The first time I did some DIY retic I tried to install my kerbside sprinklers by digging along the line of the kerb.
After 10 minutes I had all but given up. You see the soil along the kerb is actually roadbase. It is hard and rocky and not easy digging. If you want to install sprinklers along the kerb then dig a trench one metre away from the kerb and parallel to it and then ‘t’ off to the point where you need sprinklers. You will still need to do some hard digging but it will save you a lot of effort and you will do the job right.
The other tip with kerbside sprinklers is to make sure they are well below kerb height – because they will get driven over. If you’re lucky they won’t get damaged, but if they are even sticking up a little bit then expect to replace them regularly.
I get calls from one client a few times each summer to replace the same sprinkler. Personally I reckon it would be easier just to sink the sprinkler a bit lower…
Sometimes its possible for us to give you a very accurate quote on your retic and turf needs without viewing the site.
Ideally we would come and check it out with you and discuss your needs, but in the first instance we can look at your home on www.nearmap.com and talk with you on the phone about what is required.
If you are happy with the ball park figures then we can meet you and discuss things more fully.
Most nearmap images are up to date to within around a month and can be used to give a good guide to what work is required. We work anywhere from Two Rocks down to Scarborough and would be happy to quote on your needs.
We offer some general guidelines on our home page here, but the truth is it can vary considerably depending on the type of soil we need to dig in, the ease of accessibility and the simplicty or otherwise of the job. A new house is fairly easy to give an estimate for and we suggest that typical costs to expect are:
- Retic cut in by licensed plumber $180.00 + GST
- Hardwiring of controller $160.00 + GST
- Wireless rain sensor (only compulsory if you wish to get a lawn watering exemption) $150.00 + GST
- Electronic Controller $200.00-$400.00 + GST (depending on what is chosen)
- Installation / pipes / sprinklers etc see below
To give you an idea of what to expect a very rough ball park figure for a 4 x 2 home on a 600m block with 5 or 6 stations is usually around $2600.00 + GST including plumber and sparkie. These prices do vary with the seasons so if you ‘need it done now’ over summer chances are that with any retic business you will pay a premium. If you can wait until winter then you will probably save 10-20%.
A front install on this kind of home would be around $1500.00 + GST and a rear install usually around $1100.00 + GST.
If your home is established and we need to dig through grass, tree roots and flower beds then we will charge extra for that, but a straightforward installation is usually in the ballpark of the prices above.
But the best way to go is to get in touch and we can then meet up onsite, walk thru the plans and get a clear picture from there.
I don’t know how many people have checked their water pressure in the Capricorn estate in Yanchep, but after working on a job today I was shocked at how poor the water pressure is.

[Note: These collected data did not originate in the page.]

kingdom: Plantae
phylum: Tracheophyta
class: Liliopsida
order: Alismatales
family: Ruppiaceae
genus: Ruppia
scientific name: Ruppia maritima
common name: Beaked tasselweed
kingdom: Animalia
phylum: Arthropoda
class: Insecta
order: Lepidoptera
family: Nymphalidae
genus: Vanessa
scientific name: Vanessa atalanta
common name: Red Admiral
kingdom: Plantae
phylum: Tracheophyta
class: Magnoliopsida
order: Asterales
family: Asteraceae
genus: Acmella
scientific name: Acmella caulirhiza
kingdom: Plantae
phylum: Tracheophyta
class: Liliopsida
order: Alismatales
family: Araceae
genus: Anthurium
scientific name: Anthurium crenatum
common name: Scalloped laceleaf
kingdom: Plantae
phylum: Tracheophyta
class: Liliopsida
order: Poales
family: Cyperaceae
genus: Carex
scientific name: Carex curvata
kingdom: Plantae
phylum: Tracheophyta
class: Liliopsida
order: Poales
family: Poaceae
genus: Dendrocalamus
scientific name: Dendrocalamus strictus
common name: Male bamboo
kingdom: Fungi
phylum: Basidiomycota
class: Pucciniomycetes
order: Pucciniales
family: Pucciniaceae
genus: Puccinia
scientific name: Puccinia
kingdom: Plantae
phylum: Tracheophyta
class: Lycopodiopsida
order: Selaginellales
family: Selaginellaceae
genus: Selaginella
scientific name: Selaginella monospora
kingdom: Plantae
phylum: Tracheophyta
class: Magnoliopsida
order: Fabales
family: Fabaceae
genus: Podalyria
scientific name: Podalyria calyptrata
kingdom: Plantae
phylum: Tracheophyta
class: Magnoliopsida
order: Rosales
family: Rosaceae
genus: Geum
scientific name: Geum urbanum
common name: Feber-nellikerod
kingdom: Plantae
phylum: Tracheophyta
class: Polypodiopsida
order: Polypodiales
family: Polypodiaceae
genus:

In a backyard of 5m x 11m we would normally use one station of MP Rotators evenly spaced and have heaps of water pressure to spare, but today we needed 3 separate stations of Toro precision nozzles for that one small area. That’s the only option when the pressure is lousy and the flow rate is 10l/min. We tried putting 3 MP 2000′s on a line but there wasn’t enough grunt to make then get up.
The bigger drama was that the solenoids refused to seal because of the ultra-low pressure. We tried about 15 different Richdels and none of them would seal and ended up having to head down to the shop and grab some Hunters. Solenoids need a certain amount of water pressure to create the seal and this was so low that we couldn’t get that seal. It was almost a give up and call it a day scenario.
Persistence and a very gracious client made a hot, windy, difficult day a much better experience than it could have been. So if you live in Capricorn I’d be interested to hear if you have also had water pressure problems. I was due to do another backyard install in Capricorn tomorrow, but I have postponed it until we can find a way around these nasty water pressure issues.